24 noviembre, 2004

Deidad

Los dioses se han acostumbrado a que los hombres se acerquen a ellos a pedirles dádivas, por eso no se apiadan. Los dioses son seres contrariados a veces, y se irritan cuando les importunamos con nuestras intromisiones en busca de favores. Sé esto porque yo también soy un dios, el ser supremo del pequeño mundo que habita y tutela; soy un júpiter de jardín, que con su clemencia intermitente, protege o aniquila a los bichos de su reino anónimo.
No se necesita un talento especial para el ejercicio de la supremacía cuando tus sectarios son débiles, se puede ser injusto o magnánimo en cualquier edén en miniatura, sin que trascienda a otros olimpos más comprometidos con la justicia divina al uso o el Código civil; en cualquier caso nuestras víctimas aceptaran nuestros designios con el sólido argumento de nuestra insondabilidad.
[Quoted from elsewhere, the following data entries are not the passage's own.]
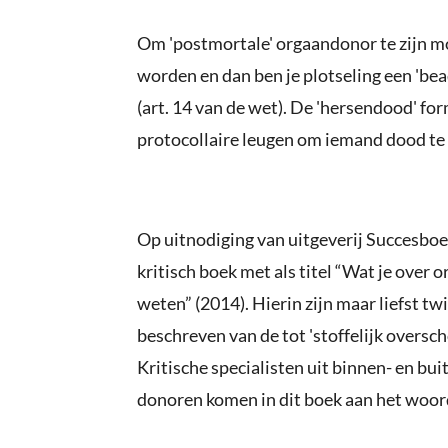
Om 'postmortale' orgaandonor te zijn m
worden en dan ben je plotseling een 'bea
(art. 14 van de wet). De 'hersendood' for
protocollaire leugen om iemand dood te v
Op uitnodiging van uitgeverij Succesboe
kritisch boek met als titel “Wat je over
weten” (2014). Hierin zijn maar liefst tw
beschreven van de tot 'stoffelijk oversch
Kritische specialisten uit binnen- en b
donoren komen in dit boek aan het woor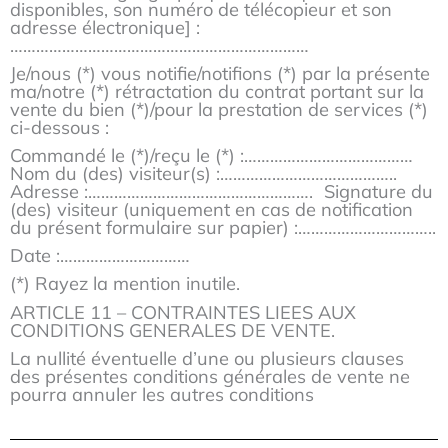
disponibles, son numéro de télécopieur et son
adresse électronique] :
……………………………………………………………
Je/nous (*) vous notifie/notifions (*) par la présente
ma/notre (*) rétractation du contrat portant sur la
vente du bien (*)/pour la prestation de services (*)
ci-dessous :
Commandé le (*)/reçu le (*) :…………………………………
Nom du (des) visiteur(s) :…………………………………..
Adresse :……………………………………………. Signature du
(des) visiteur (uniquement en cas de notification
du présent formulaire sur papier) :…………………………..
Date :…………………………
(*) Rayez la mention inutile.
ARTICLE 11 – CONTRAINTES LIEES AUX
CONDITIONS GENERALES DE VENTE.
La nullité éventuelle d’une ou plusieurs clauses
des présentes conditions générales de vente ne
pourra annuler les autres conditions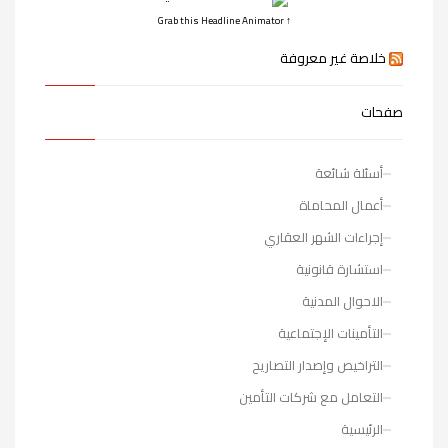
↑ Grab this Headline Animator
خلاصة غير معروفة
صفحات
أسئلة شائعة
أعمال المحاماة
إجراءات الشهر العقاري
استشارة قانونية
الاحوال المدنية
التأمينات الإجتماعية
التراخيص وإصدار التصاريح
التعامل مع شركات التأمين
الرئيسية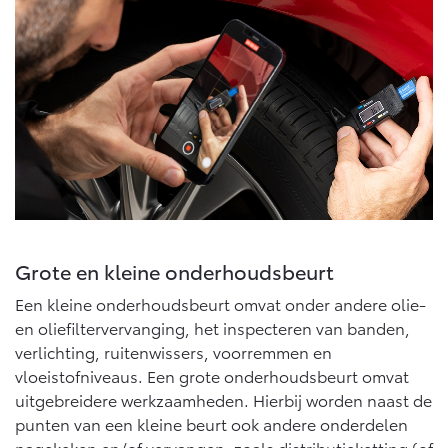
Grote en kleine onderhoudsbeurt
Een kleine onderhoudsbeurt omvat onder andere olie-
en oliefiltervervanging, het inspecteren van banden,
verlichting, ruitenwissers, voorremmen en
vloeistofniveaus. Een grote onderhoudsbeurt omvat
uitgebreidere werkzaamheden. Hierbij worden naast de
punten van een kleine beurt ook andere onderdelen
nagekeken en/of vervangen, zoals distributieketting (of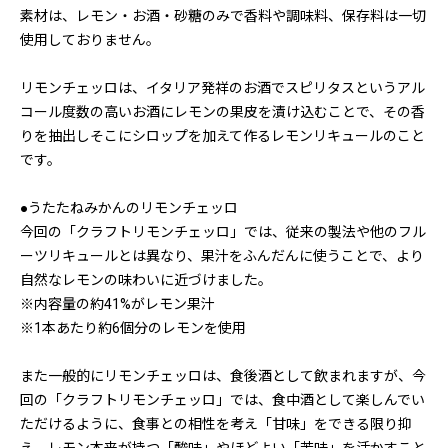
素材は、レモン・お酒・砂糖のみで香料や調味料、保存料は一切
使用しておりません。
リモンチェッロは、イタリア発祥のお酒でスピリタスというアル
コール度数の高いお酒にレモンの果皮を漬け込むことで、その香
りを抽出しそこにシロップを加えて作るレモンリキュールのこと
です。
●うたたねみかんのリモンチェッロ
今回の「クラフトリモンチェッロ」では、従来の製法や他のフル
ーツリキュールとは異なり、果汁をふんだんに使うことで、より
自然なレモンの味わいに近づけました。
※内容量の約41%がレモン果汁
※1本あたり約6個分のレモンを使用
また一般的にリモンチェッロは、食後酒として飲まれますが、今
回の「クラフトリモンチェッロ」では、食中酒として楽しんでい
ただけるように、食事との相性を考え「甘味」をできる限り抑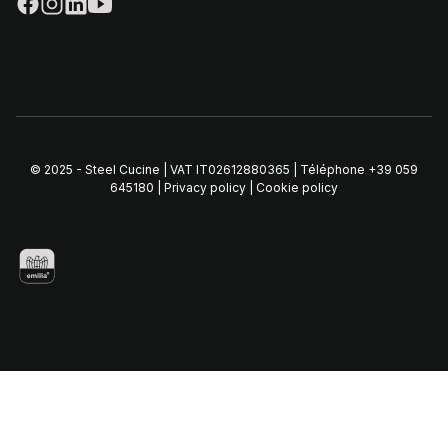
© 2025 - Steel Cucine | VAT IT02612880365 | Téléphone
+39 059
645180
|
Privacy policy
|
Cookie policy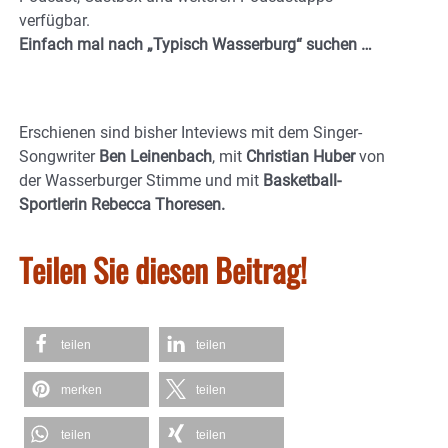
verfügbar.
Einfach mal nach „Typisch Wasserburg“ suchen …
Erschienen sind bisher Inteviews mit dem Singer-
Songwriter
Ben Leinenbach
, mit
Christian Huber
von
der Wasserburger Stimme und mit
Basketball-
Sportlerin Rebecca Thoresen.
Teilen Sie diesen Beitrag!
teilen
teilen
merken
teilen
teilen
teilen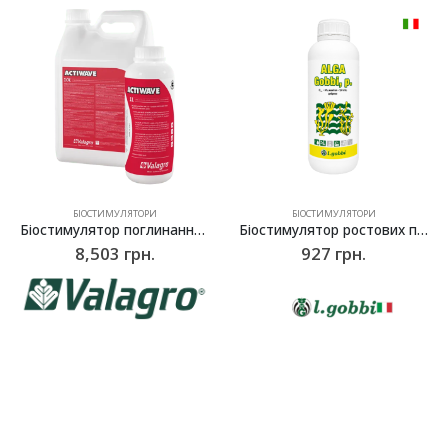
БІОСТИМУЛЯТОРИ
ДОБРИВА
Біостимулятор ростових процесів ALGA Gobbi (Seaweed Mix), l.gobbi – 1л
Водоростевий біостимулятор-добриво ALGA Ca Cl (AlgiCAL), l.gobbi -1 л
927
грн.
696
грн.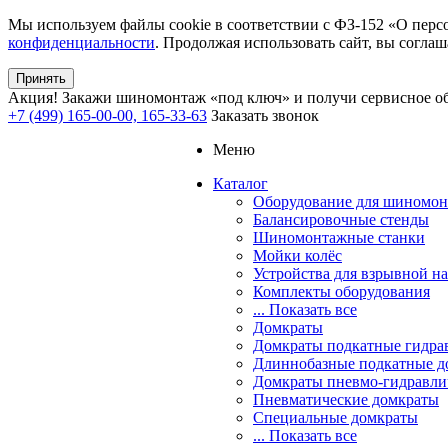
Мы используем файлы cookie в соответствии с ФЗ-152 «О перс
конфиденциальности
. Продолжая использовать сайт, вы соглаш
Принять
Акция!
Закажи шиномонтаж «под ключ» и получи сервисное об
+7 (499) 165-00-00, 165-33-63
Заказать звонок
Меню
Каталог
Оборудование для шиномон
Балансировочные стенды
Шиномонтажные станки
Мойки колёс
Устройства для взрывной н
Комплекты оборудования
... Показать все
Домкраты
Домкраты подкатные гидра
Длиннобазные подкатные д
Домкраты пневмо-гидравли
Пневматические домкраты
Специальные домкраты
... Показать все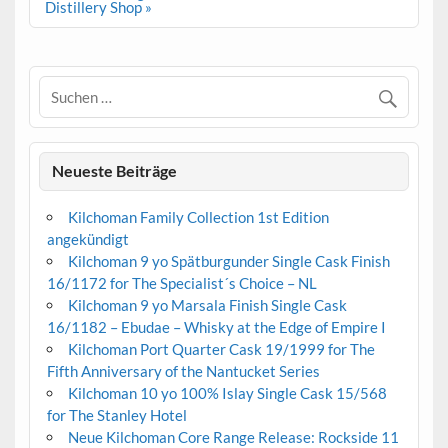
Distillery Shop »
Neueste Beiträge
Kilchoman Family Collection 1st Edition
angekündigt
Kilchoman 9 yo Spätburgunder Single Cask Finish
16/1172 for The Specialist´s Choice – NL
Kilchoman 9 yo Marsala Finish Single Cask
16/1182 – Ebudae – Whisky at the Edge of Empire I
Kilchoman Port Quarter Cask 19/1999 for The
Fifth Anniversary of the Nantucket Series
Kilchoman 10 yo 100% Islay Single Cask 15/568
for The Stanley Hotel
Neue Kilchoman Core Range Release: Rockside 11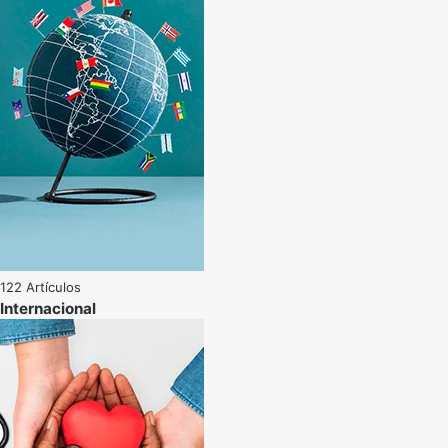
122 Artículos
Internacional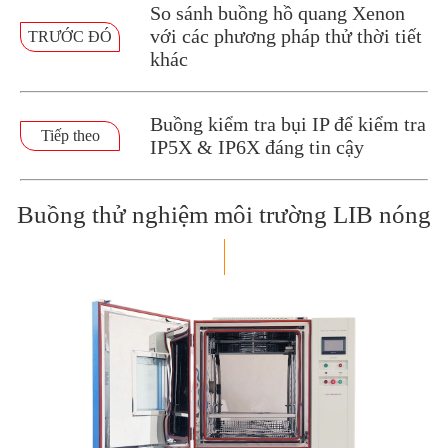
So sánh buồng hồ quang Xenon
với các phương pháp thử thời tiết
TRƯỚC ĐÓ
khác
Buồng kiểm tra bụi IP để kiểm tra
Tiếp theo
IP5X & IP6X đáng tin cậy
Buồng thử nghiệm môi trường LIB nóng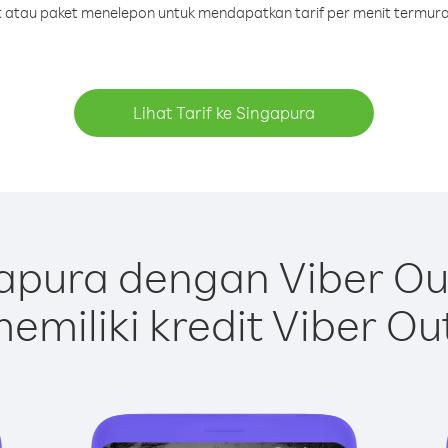
it atau paket menelepon untuk mendapatkan tarif per menit termur
Lihat Tarif ke Singapura
apura dengan Viber Ou
emiliki kredit Viber Ou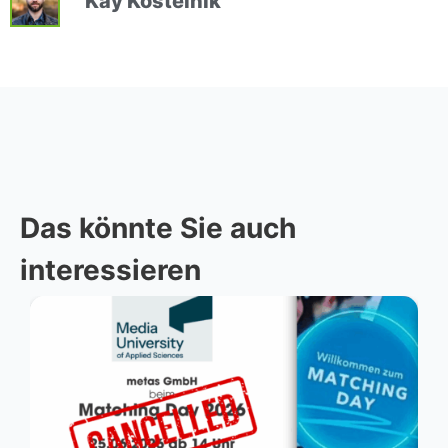
Kay Kostelnik
Das könnte Sie auch
interessieren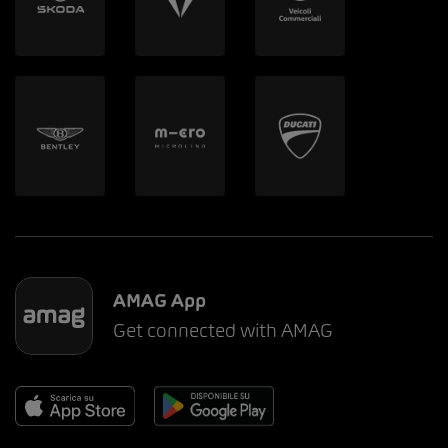
AMAG App
Get connected with AMAG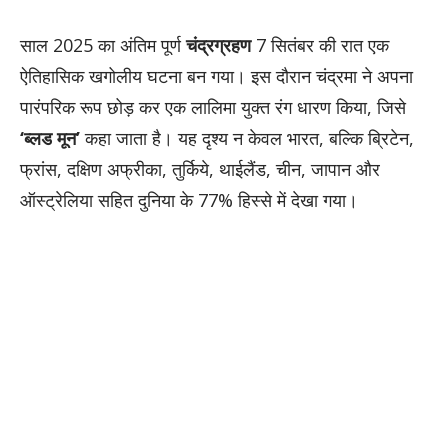
साल 2025 का अंतिम पूर्ण
चंद्रग्रहण
7 सितंबर की रात एक
ऐतिहासिक खगोलीय घटना बन गया। इस दौरान चंद्रमा ने अपना
पारंपरिक रूप छोड़ कर एक लालिमा युक्त रंग धारण किया, जिसे
‘ब्लड मून’
कहा जाता है। यह दृश्य न केवल भारत, बल्कि ब्रिटेन,
फ्रांस, दक्षिण अफ्रीका, तुर्किये, थाईलैंड, चीन, जापान और
ऑस्ट्रेलिया सहित दुनिया के 77% हिस्से में देखा गया।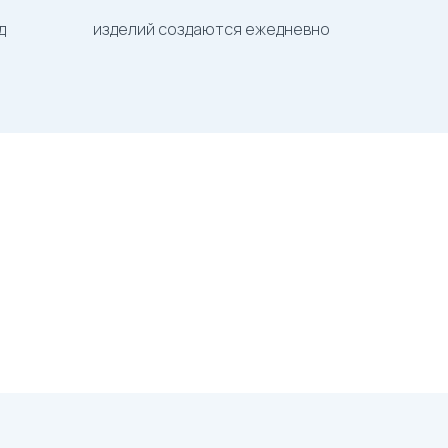
д
изделий создаются ежедневно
En realidad se nos teme; y así vamos todos, adorados solo por nosotros mismos; y adorando a quienes debemos, por esa razón siempre oscura, un ciego vasallaje. Siempre hay un dios detrás de la frontera de lo que no podemos entender, y estos niveles de percepción confusos, se hallan, no más allá de las estrellas, sino en las simas oscuras de nuestras almas temerosas de saberse sin protección o guía.
Los dioses están solos, porque en la cima no hay más lugar que para uno, igual que en el último escalon del Averno, o en las noches desesperadas de cada uno de nosotros.